Here is the execution plan produced by the optimizer.
Limit (actual time=0.066..0.067 rows=1 loops=1)
Buffers: shared hit=5 read=3
-> Sort (actual time=0.065..0.065 rows=1 loops=1)
Sort Key: a.ts DESC
Sort Method: quicksort Memory: 25kB
Buffers: shared hit=5 read=3
-> Nested Loop (actual time=0.057..0.060 rows=2 loops=1)
Buffers: shared hit=5 read=3
-> GroupAggregate (actual time=0.016..0.016 rows=1 loops=1)
Group Key: ta_meta.table_oid
Buffers: shared hit=3
-> Bitmap Heap Scan on ta_meta (actual time=0.010..0.012 rows=3 loops=1)
Recheck Cond: (table_oid = '25705'::oid)
Filter: ((attr_name)::text = ANY ('{ord_no,ord_date,ord_status_cd}'::text[]))
Rows Removed by Filter: 3
Heap Blocks: exact=1
Buffers: shared hit=3
-> Bitmap Index Scan on ta_meta_pk (actual time=0.006..0.006 rows=6 loops=1)
Index Cond: (table_oid = '25705'::oid)
Buffers: shared hit=2
-> Index Scan using total_history_pk on total_history a (actual time=0.019..0.021 rows=2 loops=1)

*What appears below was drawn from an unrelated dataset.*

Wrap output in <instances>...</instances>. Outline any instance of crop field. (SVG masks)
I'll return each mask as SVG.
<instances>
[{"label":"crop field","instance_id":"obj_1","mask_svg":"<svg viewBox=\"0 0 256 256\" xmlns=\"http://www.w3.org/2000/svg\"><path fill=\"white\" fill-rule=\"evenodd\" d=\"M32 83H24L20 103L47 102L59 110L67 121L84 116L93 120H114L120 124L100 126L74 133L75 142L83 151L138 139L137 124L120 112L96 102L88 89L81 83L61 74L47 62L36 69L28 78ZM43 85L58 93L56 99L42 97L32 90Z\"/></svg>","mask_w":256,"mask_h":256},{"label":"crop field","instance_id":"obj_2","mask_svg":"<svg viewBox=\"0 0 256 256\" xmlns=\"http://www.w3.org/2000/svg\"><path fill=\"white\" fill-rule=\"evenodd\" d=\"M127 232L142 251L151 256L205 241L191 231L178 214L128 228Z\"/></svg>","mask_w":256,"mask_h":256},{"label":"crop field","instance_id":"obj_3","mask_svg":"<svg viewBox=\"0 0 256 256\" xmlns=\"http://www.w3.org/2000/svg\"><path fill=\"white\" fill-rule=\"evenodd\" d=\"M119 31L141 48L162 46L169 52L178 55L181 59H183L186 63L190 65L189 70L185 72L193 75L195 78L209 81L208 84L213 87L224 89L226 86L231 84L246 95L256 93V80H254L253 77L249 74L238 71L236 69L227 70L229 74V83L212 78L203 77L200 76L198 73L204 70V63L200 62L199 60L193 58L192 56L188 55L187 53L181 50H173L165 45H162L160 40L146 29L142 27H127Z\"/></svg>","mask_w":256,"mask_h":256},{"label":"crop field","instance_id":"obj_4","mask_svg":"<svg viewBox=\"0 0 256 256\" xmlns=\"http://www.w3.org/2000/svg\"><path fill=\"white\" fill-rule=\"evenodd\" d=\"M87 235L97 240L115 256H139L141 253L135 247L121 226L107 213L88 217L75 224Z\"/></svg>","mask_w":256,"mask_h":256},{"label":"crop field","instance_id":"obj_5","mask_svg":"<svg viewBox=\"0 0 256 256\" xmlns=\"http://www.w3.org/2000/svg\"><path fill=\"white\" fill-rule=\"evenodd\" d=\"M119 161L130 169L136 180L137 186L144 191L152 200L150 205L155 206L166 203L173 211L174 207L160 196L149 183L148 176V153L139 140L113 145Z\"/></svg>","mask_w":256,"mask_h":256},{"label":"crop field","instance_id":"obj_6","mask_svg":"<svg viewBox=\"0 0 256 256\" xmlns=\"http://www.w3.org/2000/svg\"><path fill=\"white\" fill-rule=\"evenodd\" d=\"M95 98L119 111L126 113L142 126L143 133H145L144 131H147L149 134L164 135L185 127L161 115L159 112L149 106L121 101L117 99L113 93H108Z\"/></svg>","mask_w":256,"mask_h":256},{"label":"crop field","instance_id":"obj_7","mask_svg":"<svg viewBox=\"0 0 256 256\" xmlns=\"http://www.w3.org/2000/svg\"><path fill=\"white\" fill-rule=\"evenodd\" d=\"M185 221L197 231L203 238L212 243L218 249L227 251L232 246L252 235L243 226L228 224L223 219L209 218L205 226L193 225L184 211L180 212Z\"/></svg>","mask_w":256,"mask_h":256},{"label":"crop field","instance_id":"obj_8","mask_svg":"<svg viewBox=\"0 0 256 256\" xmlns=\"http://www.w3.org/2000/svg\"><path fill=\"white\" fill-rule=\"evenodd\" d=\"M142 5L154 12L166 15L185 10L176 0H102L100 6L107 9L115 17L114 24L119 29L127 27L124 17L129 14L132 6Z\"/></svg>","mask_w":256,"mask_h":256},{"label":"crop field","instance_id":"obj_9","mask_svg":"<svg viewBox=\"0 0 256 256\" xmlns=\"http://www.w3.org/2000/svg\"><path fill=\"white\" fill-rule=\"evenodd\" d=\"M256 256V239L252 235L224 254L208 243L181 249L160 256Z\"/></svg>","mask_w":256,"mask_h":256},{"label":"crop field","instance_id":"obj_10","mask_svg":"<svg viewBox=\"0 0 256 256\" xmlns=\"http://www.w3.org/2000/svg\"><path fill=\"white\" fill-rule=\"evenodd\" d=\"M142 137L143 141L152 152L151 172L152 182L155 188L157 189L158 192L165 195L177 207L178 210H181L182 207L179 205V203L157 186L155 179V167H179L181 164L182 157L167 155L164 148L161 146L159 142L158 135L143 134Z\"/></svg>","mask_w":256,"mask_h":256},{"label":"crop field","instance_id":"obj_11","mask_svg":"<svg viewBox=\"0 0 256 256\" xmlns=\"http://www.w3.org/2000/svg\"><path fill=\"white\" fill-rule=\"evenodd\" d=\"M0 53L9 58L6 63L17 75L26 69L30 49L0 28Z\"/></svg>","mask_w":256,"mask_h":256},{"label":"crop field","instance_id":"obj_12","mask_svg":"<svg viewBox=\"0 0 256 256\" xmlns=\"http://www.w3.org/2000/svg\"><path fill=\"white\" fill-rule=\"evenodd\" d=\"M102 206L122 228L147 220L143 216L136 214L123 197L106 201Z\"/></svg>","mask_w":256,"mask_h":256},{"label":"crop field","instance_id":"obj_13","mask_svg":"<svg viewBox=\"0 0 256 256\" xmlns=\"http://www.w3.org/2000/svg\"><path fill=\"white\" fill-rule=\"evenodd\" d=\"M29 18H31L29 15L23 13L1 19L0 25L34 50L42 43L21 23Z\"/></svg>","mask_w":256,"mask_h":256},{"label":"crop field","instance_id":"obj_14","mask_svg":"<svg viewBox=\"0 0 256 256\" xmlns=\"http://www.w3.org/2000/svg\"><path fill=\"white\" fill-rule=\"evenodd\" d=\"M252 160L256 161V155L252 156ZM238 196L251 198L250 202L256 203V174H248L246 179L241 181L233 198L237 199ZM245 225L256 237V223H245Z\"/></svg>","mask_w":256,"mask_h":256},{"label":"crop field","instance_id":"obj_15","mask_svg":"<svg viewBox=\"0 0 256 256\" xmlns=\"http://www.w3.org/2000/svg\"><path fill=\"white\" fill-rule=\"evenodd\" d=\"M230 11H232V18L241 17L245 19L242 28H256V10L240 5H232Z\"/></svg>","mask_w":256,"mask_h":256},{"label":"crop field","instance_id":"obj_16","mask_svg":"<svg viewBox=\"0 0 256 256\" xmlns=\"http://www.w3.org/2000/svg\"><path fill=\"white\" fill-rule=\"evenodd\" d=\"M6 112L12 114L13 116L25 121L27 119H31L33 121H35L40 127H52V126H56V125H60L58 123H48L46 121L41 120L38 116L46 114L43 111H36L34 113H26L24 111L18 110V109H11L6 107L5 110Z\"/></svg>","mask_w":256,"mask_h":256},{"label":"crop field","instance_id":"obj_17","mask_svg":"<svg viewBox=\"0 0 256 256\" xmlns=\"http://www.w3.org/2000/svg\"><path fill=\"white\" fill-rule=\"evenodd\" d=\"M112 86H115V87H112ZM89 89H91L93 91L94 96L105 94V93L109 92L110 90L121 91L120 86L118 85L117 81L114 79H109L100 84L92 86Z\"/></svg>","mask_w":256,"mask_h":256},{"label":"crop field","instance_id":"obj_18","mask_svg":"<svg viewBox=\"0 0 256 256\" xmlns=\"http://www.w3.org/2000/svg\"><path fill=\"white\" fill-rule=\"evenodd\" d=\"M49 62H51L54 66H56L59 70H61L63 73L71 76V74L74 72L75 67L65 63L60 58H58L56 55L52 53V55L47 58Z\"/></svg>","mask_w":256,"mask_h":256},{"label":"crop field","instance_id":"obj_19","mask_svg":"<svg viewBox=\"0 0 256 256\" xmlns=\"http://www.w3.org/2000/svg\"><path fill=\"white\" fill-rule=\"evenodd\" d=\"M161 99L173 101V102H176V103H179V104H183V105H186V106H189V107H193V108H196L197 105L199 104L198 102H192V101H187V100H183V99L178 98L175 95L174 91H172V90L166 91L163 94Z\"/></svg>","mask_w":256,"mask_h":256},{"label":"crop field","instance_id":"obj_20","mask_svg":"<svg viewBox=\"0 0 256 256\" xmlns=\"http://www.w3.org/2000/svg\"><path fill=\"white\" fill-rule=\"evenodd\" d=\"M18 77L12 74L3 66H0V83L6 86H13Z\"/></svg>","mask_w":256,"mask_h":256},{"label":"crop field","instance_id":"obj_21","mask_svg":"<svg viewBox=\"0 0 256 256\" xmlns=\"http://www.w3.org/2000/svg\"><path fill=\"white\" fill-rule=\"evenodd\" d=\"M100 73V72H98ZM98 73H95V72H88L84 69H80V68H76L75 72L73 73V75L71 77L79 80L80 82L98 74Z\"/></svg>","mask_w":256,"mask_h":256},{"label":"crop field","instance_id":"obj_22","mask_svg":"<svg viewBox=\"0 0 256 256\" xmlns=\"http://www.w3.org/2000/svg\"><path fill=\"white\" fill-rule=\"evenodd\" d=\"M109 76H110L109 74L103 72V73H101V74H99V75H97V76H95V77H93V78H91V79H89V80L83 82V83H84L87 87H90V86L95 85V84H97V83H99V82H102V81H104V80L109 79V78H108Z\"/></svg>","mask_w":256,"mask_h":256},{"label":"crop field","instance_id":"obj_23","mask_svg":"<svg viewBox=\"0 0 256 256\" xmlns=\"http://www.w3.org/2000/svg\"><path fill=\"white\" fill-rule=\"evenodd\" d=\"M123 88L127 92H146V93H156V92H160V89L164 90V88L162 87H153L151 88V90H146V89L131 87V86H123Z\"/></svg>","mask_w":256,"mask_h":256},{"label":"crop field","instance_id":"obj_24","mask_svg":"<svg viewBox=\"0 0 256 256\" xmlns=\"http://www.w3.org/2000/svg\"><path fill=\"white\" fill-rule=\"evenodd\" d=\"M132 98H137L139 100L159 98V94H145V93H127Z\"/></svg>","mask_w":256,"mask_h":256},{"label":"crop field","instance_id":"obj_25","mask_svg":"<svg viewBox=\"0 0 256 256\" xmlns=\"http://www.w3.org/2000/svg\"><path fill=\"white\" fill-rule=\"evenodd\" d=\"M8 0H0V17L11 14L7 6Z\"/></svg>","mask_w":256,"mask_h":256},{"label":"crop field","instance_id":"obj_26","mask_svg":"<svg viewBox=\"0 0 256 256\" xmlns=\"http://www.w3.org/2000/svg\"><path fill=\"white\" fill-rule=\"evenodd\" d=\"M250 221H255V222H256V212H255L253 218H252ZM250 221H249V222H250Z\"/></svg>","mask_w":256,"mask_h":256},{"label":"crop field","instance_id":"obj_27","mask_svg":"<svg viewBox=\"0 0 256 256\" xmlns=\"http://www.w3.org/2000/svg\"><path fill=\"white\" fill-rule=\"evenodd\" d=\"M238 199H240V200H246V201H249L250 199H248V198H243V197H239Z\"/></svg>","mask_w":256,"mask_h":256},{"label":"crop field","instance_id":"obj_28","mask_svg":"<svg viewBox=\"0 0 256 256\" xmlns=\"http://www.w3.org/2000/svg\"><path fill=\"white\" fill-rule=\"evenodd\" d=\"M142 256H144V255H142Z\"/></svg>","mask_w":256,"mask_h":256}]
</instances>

Index Cond: ((table_oid = ta_meta.table_oid) AND ((pk_val)::text =
'555'::text) AND (ts < '2022-04-12 00:00:00'::timestamp without time
zone))
Buffers: shared hit=2 read=3
Planning:
Buffers: shared hit=21 read=1
Planning Time: 0.455 ms
Execution Time: 0.131 ms
While
accessing the total_history_pk index it visited only 5 blocks (2 blocks
in memory and 3 blocks in the DISK), which is very efficient. I was
astonished by this experiment. As long as you include a primary key value in the predicates of your query, getting historical data set is very fast. It can meet the UX-defined time limits. I incurred a lot of transactions against the table ONLINE_ORDER_TRIGGER,
which caused many rows to be loaded into the table TOTAL_HISTORY, but
when I issued the same query, the number of Index Scan block I/O didn't
rise. Keep in mind that the column order of the index TOTAL_HISTORY_PK is of critical importance. If you put the column TS in the first, the number of block I/Os will skyrocket.
From this experiment I did, I came to a conclusion that the metadata driven approach to handling historical data can meet the UX-defined time limits as long as we use the primary key value in the where clause.
Conclusion
If you always query againt a table using primary key values in the where clause, the metadata-driven approach to storing historical data is acceptable in terms of performance.
The downside of the approach is as follows:
1. Even though we can reduce the number of tables for historical data dramatically, we need more disk space in the long run.
2. It requires sophisticated index strategy and advanced-level query writers.
3. If you do not use a primary key value in the where clause, you will see an hourglass.
The advantage of the approach is as follows:
1.
It is very flexible so that you don't have to do anything against the
table for historical data when a column is added or dropped in the base
table.
Footnote
About
10 years ago I had taken a data modeling course offered by ENCORE. The
data model features presented at the start of this note were provided at
the course. The instructor's name was Jang HeeSik. I rarely used the
metadata-driven model in my career.
Addendum
The TO-BE model is based on the business requirement that the primary key value is never modified.
Added on 9, APRIL
I am afraid the conclusion I made was not reasonable. It was very hasty. I did not take the insert operation into account. If there are many inserts in base tables, the database system will not be able to handle contention in the table TOTAL_HISTORY. Surely, tests with real application transactions will be able to tell whether the TO-BE model is feasable. I have a hunch that the meta-data driven model can not take care of contention incurred by insert operations.